This talk will present a general inverse problem framework for array processing systems, which allows us to describe both the acquisition hardware and the scene being acquired. Under this framework we can exploit prior knowledge on the scene, the system, and the nature of a variety of errors that might occur, allowing for significant improvements in the reconstruction accuracy. Furthermore, we can consider the design of the system itself in the context of the inverse problem, leading to designs that are more efficient, more accurate, or less expensive, depending on the application. We will explore applications of this model to LIDAR and depth sensing, radar and distributed radar, and ultrasonic sensing. In the context of these applications, we will describe how different models can lead to improved specifications in radar and ultrasonic systems, robustness to position and timing errors in distributed array systems, and cost reduction and new capabilities in LIDAR systems.

 

 

Leonardo Lizzi
University Côte d’Azur

Leonardo Lizzi is currently an Associate Professor at the University Côte d’Azur, France. He received the master’s degree in Telecommunication Engineering and the Ph.D. degree in Information and Communication Technology from the University of Trento, Italy, in 2007 and 2011, respectively. During his Ph.D. he has been visiting researcher at the Pennsylvania State University, USA, and the University of Nagasaki, Japan. From 2011 to 2014 he was Post-Doctoral researcher at the Laboratory of Electronics, Antennas and Telecommunications (LEAT) of the University Nice – Sophia Antipolis, France. At the moment, his research focuses on reconfigurable, miniature, multi-standards antennas for Internet-of-Things applications, wearable devices and 5G terminals. He is the coordinator of the European School of Antennas (ESoA) Ph.D. course on “Antennas and Rectennas for IoT Applications”. He is co-author of more than 110 papers in international journals and conference proceedings.

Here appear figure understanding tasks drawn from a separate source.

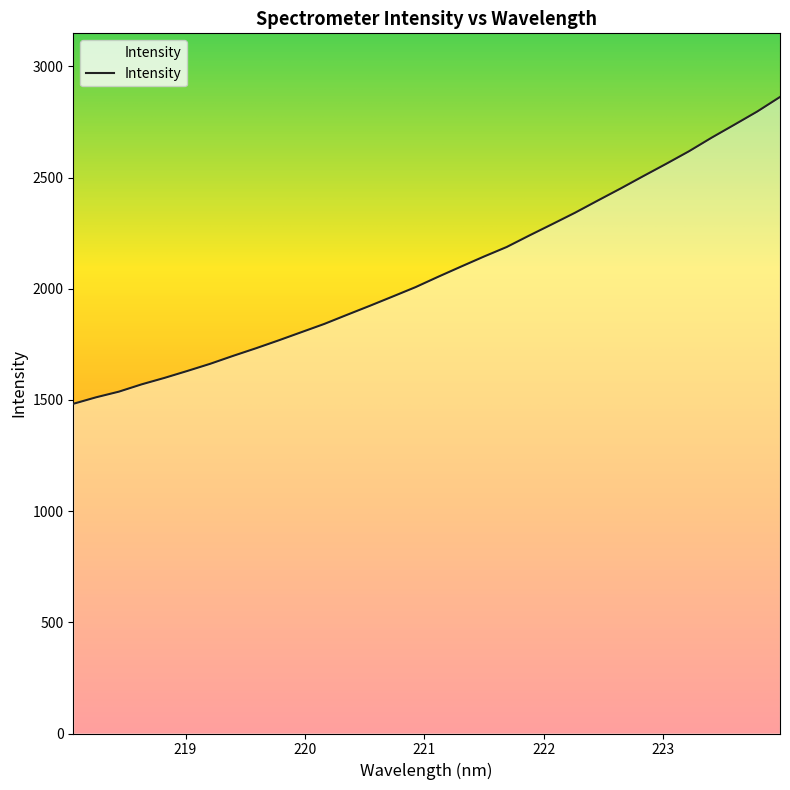

What is the minimum value shown in the chart?

1482.5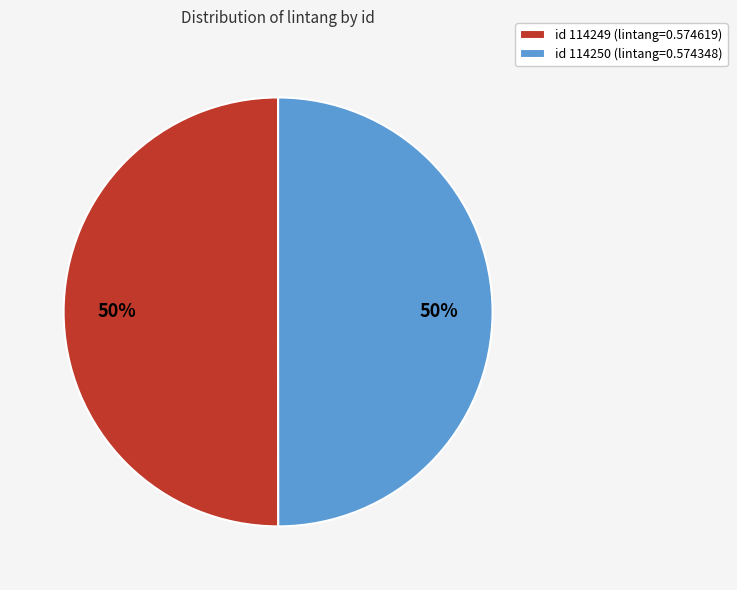

True or false: id 114249 (lintang=0.574619) accounts for 64% of the total.

False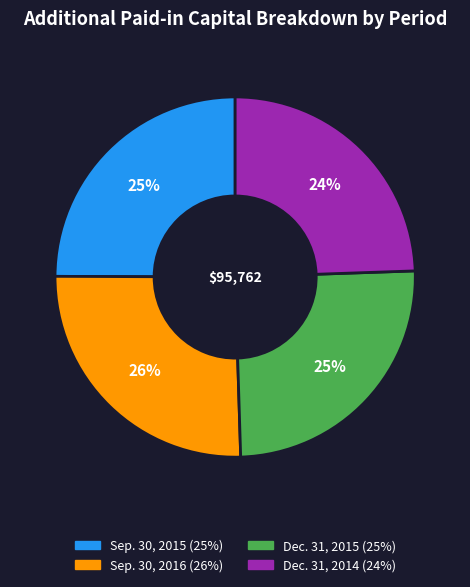

Is Dec. 31, 2014 the majority of the pie?

No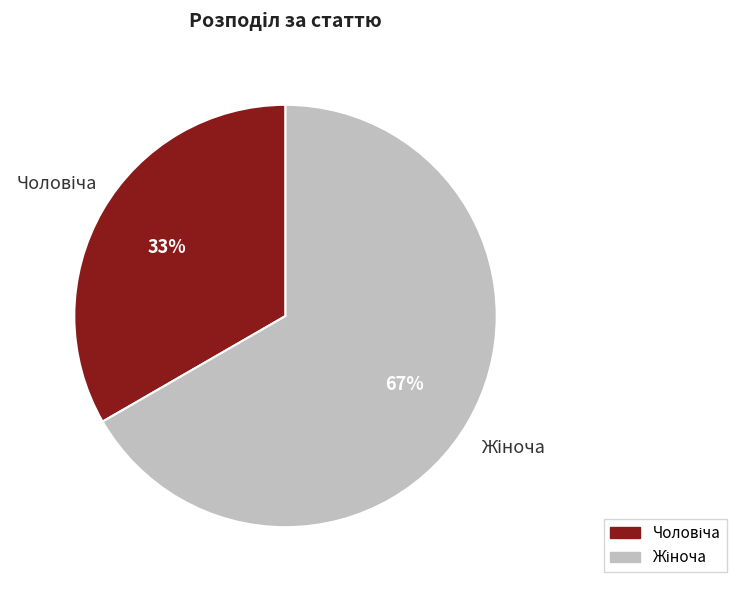

Does any single category account for the majority?

Yes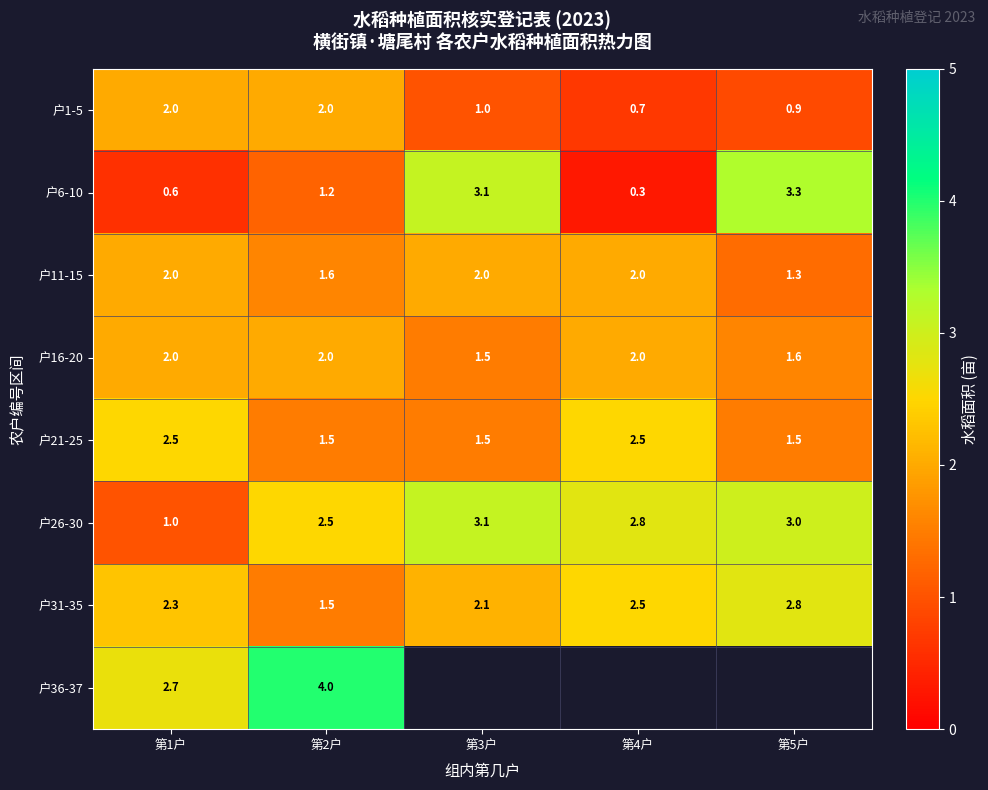

What is the highest value of the 户31-35 series?

2.8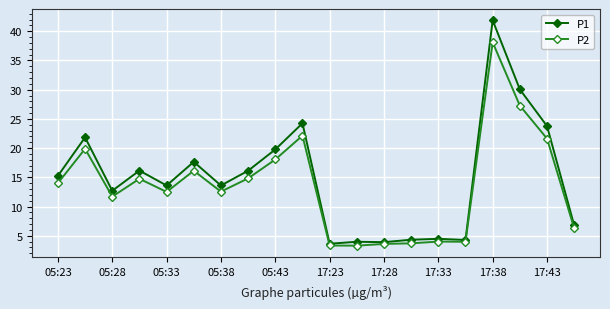

Which series has the widest spread of values?

P1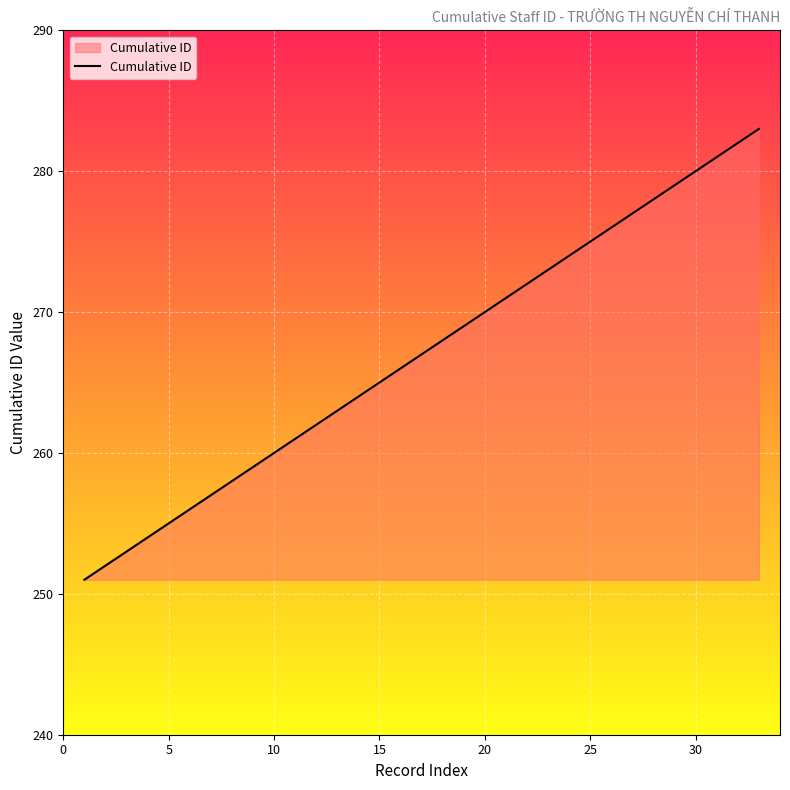

What is the greatest value displayed?

283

Antennas for future IoT devices: challenges and perspectives

Abstract: Last years have seen the spreading of the Internet-of-Things (IoT) idea, for which any kind of object should be equipped with wireless connectivity to communicate and share information over the internet. This paradigm will be disruptive by changing the way people interact with their environment, such as at home, at work, in transportation, etc. This implies that standard telecommunication aspects must be revised to match the IoT challenges. This led for example to the development of ultra-sensitive modulation schemes thanks to lower bandwidth requirements or the definition of new protocols capable of dealing with the tremendous number of connected objects and enabling compatibility between heterogeneous devices.
In this framework, this talk will focus on the antenna design problem, which must be also completely rethought. Differently from classical approaches, the design of IoT antennas can neglect the bandwidth requirements and focus on other aspects, such as strong miniaturization. On the other hand, depending on the application at hand, aspects as antenna efficiency or environmental sensitivity become particularly important and must be carefully considered. During the talk, several examples of antennas integrated into IoT devices and developed for different industrial and research projects will be presented and discussed.